= Network access server =

Device providing access to a network

A network access server (NAS) is a group of components that provides remote users with a point of access to a network.

==Overview==
A NAS concentrates dial-in and dial-out user communications. An access server may have a mixture of analog and digital interfaces and support hundreds of simultaneous users. A NAS consists of a communications processor that connects asynchronous devices to a LAN or WAN through network and terminal emulation software. It performs both synchronous and asynchronous routing of supported protocols.

The NAS is meant to act as a gateway to guard access to a protected resource. This can be anything from a telephone network, to printers, to the Internet. A client connects to the NAS. The NAS then connects to another resource asking whether the client's supplied credentials are valid. Based on that answer the NAS then allows or disallows access to the protected resource.

==Examples==
The above translates into different implementations for different uses. Here are some examples.

- An Internet service provider which provides network access via common modem or modem-like devices (be it PSTN, DSL, cable or GPRS/UMTS) can have one or more NAS (network access server) devices which accept PPP, PPPoE or PPTP connections, checking credentials and recording accounting data via back-end RADIUS servers, and allowing users access through that connection.
- The captive portal mechanism used by many WiFi providers: a user wants to access the Internet and opens a browser. The NAS detects that the user is not currently authorized to have access to the Internet, so the NAS prompts the user for their username and password. The user supplies them and sends them back to the NAS. The NAS then uses the RADIUS protocol to connect to an AAA server and passes off the username and password.

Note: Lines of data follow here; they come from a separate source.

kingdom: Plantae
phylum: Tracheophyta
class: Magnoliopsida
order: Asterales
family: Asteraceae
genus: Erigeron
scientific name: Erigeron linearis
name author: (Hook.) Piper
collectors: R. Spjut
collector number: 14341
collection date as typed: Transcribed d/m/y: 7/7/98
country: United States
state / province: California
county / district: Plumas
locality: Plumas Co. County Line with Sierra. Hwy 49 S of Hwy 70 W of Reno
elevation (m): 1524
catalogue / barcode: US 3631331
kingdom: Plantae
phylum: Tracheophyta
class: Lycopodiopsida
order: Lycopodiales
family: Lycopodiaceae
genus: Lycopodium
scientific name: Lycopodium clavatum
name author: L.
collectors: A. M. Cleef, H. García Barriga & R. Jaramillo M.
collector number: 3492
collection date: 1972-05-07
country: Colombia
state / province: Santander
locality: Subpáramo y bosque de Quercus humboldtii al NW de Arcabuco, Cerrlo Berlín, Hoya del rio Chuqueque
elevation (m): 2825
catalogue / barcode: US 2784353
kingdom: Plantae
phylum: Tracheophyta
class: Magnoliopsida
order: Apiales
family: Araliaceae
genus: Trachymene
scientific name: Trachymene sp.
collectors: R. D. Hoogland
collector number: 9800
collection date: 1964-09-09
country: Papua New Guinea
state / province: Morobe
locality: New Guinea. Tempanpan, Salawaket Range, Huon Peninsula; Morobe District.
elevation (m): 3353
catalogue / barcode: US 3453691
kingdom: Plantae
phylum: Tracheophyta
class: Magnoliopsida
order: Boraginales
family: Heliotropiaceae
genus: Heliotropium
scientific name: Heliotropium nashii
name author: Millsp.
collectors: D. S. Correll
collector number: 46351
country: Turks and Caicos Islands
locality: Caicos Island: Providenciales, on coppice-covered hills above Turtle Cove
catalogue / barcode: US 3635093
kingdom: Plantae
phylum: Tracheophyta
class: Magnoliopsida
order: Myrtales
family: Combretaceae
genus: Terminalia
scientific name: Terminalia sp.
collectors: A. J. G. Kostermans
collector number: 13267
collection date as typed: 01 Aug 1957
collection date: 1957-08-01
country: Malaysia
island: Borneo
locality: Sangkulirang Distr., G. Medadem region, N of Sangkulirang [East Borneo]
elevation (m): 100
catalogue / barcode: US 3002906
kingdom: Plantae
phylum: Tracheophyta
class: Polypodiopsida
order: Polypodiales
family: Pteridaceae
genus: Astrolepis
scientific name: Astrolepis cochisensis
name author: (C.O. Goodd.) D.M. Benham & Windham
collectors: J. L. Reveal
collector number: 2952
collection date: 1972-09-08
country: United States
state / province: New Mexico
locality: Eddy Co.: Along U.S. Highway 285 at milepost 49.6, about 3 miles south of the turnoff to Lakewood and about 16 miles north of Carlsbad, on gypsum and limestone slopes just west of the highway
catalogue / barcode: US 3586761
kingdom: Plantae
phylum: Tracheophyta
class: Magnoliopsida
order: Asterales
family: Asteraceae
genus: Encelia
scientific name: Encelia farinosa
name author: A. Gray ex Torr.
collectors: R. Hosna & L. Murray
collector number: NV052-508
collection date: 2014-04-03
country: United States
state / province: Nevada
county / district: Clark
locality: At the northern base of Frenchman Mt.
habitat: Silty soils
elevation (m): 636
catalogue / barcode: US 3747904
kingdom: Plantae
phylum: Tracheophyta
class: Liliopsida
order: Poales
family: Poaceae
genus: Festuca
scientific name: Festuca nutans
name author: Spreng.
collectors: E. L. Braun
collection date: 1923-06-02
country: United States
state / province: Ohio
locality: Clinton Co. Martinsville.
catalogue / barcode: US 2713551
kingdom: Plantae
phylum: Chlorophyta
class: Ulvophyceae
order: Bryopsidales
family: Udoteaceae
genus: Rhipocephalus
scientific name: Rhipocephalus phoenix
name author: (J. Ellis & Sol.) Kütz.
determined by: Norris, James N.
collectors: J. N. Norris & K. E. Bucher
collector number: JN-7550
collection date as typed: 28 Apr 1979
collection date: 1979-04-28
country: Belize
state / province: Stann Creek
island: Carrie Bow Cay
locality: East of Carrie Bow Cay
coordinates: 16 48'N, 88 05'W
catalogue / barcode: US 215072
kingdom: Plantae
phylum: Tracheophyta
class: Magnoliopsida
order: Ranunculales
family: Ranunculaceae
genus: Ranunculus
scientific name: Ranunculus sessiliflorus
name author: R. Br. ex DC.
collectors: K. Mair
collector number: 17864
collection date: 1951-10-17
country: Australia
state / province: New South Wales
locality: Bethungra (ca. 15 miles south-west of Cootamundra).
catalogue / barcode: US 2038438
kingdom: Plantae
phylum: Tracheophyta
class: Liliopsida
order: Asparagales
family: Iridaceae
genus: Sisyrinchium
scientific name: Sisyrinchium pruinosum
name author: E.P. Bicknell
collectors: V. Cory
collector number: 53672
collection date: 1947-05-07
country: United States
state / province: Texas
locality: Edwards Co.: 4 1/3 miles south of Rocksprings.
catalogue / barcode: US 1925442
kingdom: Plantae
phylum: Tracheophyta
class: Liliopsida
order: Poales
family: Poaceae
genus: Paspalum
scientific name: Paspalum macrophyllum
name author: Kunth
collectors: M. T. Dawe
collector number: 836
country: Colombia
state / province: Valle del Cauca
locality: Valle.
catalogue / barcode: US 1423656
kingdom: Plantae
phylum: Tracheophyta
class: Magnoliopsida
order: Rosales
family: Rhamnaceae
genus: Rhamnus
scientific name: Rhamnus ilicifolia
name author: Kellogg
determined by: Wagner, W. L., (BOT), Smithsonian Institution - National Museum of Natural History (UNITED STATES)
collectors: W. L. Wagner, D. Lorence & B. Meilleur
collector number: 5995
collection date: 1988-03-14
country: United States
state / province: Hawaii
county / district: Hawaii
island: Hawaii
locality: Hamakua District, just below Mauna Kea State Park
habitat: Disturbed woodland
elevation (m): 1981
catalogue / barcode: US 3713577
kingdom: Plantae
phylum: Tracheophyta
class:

The RADIUS server searches through its resources and finds that the credentials are valid and notifies the NAS that it should grant the access. The NAS then grants the user access to the Internet.
- Another use of a NAS would be in voice over IP (VoIP). However, instead of using a username and password, many times a phone number or IP Address are used. If the phone number is a valid customer then the call can be completed. Other uses might be to verify whether a phone number has long distance access or a telephone card has minutes left.

==Associated protocols==
Although not required, NASs are almost exclusively used with authentication, authorization, and accounting (AAA) servers. Of the AAA protocols available, RADIUS tends to be the most widely used. The Diameter base protocol extends RADIUS services by providing error handling and inter-domain communications. This protocol is used in networks like the IP Multimedia Subsystem (IMS).